Perubahannya kental dipengaruhi kemajuan teknologi serta perilaku penggunanya. Salah satu perubahan terbesar terjadi ketika Satoshi Nakamoto memperkenalkan blockchain pada 2008.
Teknologi ini, kata Juda, kemudian menghadirkan sistem desentralisasi baru dalam bentuk algorithmic currency.
Bentuk uang baru ini menawarkan sejumlah keuntungan, seperti mudah ditransfer, aman, hemat biaya dan pembayarannya lintas batas.
“Namun, di sisi lain, ia memiliki berbagai risiko, termasuk risiko kehilangan data, nilai yang sangat fluktuatif, dan transaksi ilegal,” imbuhnya.
Kendati memiliki sejumlah risikou, kata Juda, mata uang ini terus mencatatkan pertumbuhan luar biasa dalam beberapa tahun terakhir.
Baca Juga
Apalagi saat pandemi Covid-19. Juda mengatakan bahwa saat ini ada lebih dari 20.000 jenis mata uang kripto di seluruh dunia.
Menurutnya, jumlah tersebut diprediksi akan terus bertambah dari waktu ke waktu dan dana yang mengalir ke mata uang kripto pribadi juga diperkirakan terus bertambah.
“Kekhawatiran atas implikasi risiko keuangan mereka tumbuh sejalan dengan kapitalisasi pasar yang tinggi, dikombinasikan dengan adopsi yang kuat,” pungkasnya.
Dalam konteks tersebut, Juda menyatakan bahwa CBDC dapat memainkan peran penting bagi sistem keuangan masa depan.

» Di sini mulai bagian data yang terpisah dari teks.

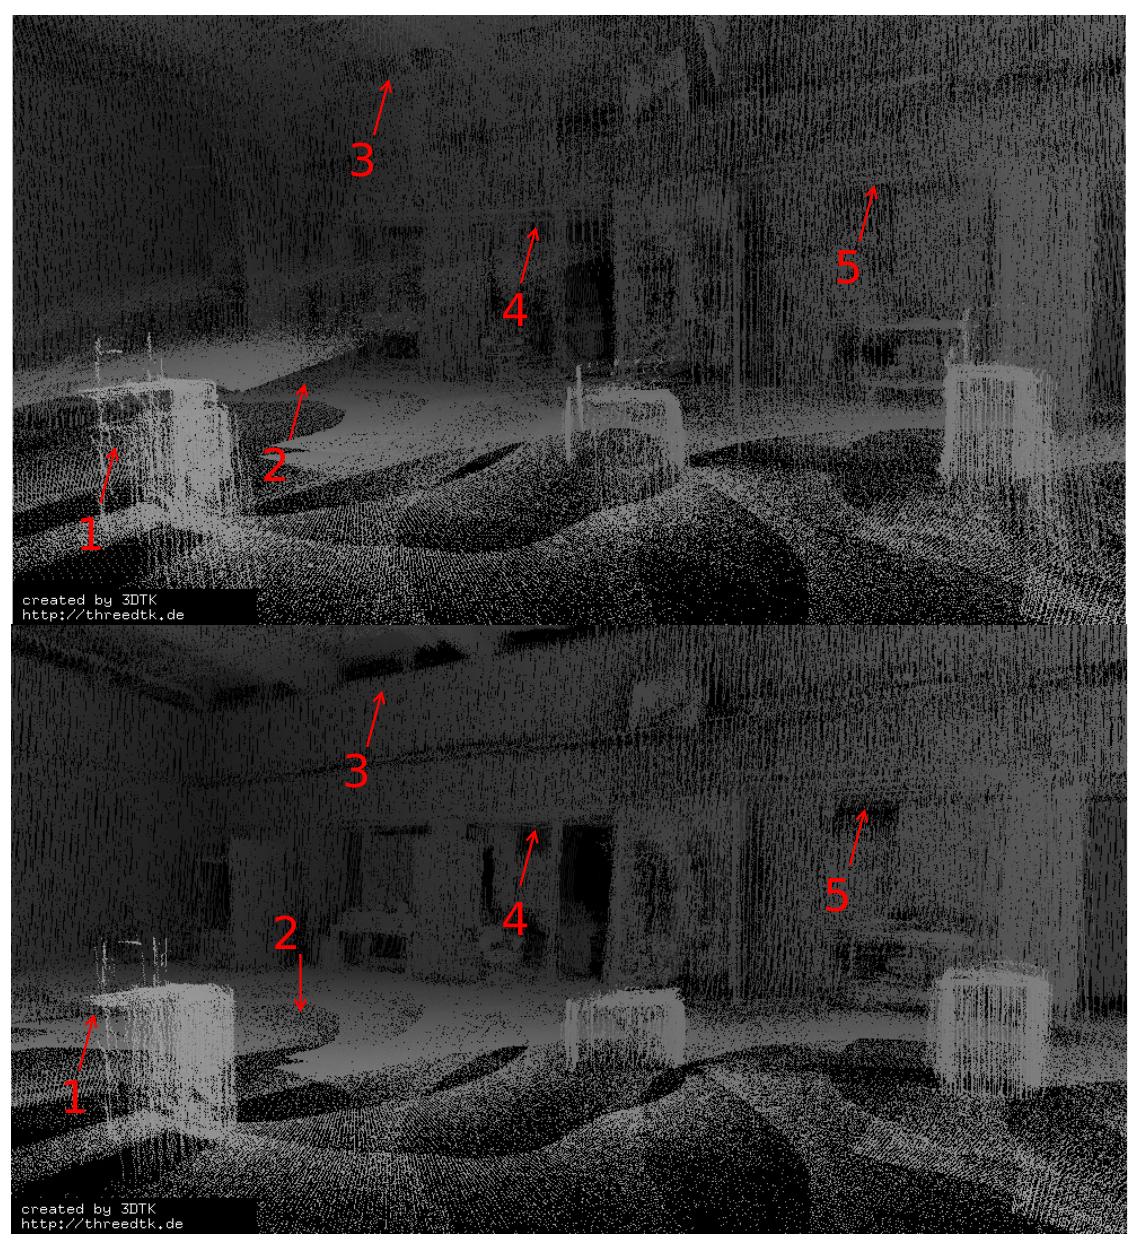
Figure 7. 3D point cloud of Experiment 1 without reflectance values. The color denotes the height. The boxes (1) and the rotated floor (2) converge, the windows at the ceiling (3) become visible. However, the office doors (4 and 5) remain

CBDC berpotensi cocok untuk digunakan sebagai alat tukar yang sah dalam ekosistem yang terdesentralisasi.
“CBDC juga harus dapat berfungsi sebagai instrumen untuk mempengaruhi insentif pasar, serta untuk mengelola risiko keuangan yang muncul dari ekosistem yang terdesentralisasi.”
Menurut Juda, bank sentral di seluruh dunia terus memperluas upaya mereka dalam eksperimen terhadap CBDC.
Berdasarkan survei BIS 2021, 86 persen responden bank sentral secara aktif meneliti kasus potensial untuk CBDC, sementara 60 persen di antaranya dalam tahap eksperimen dan 14 persen telah meluncurkan proyek percontohan.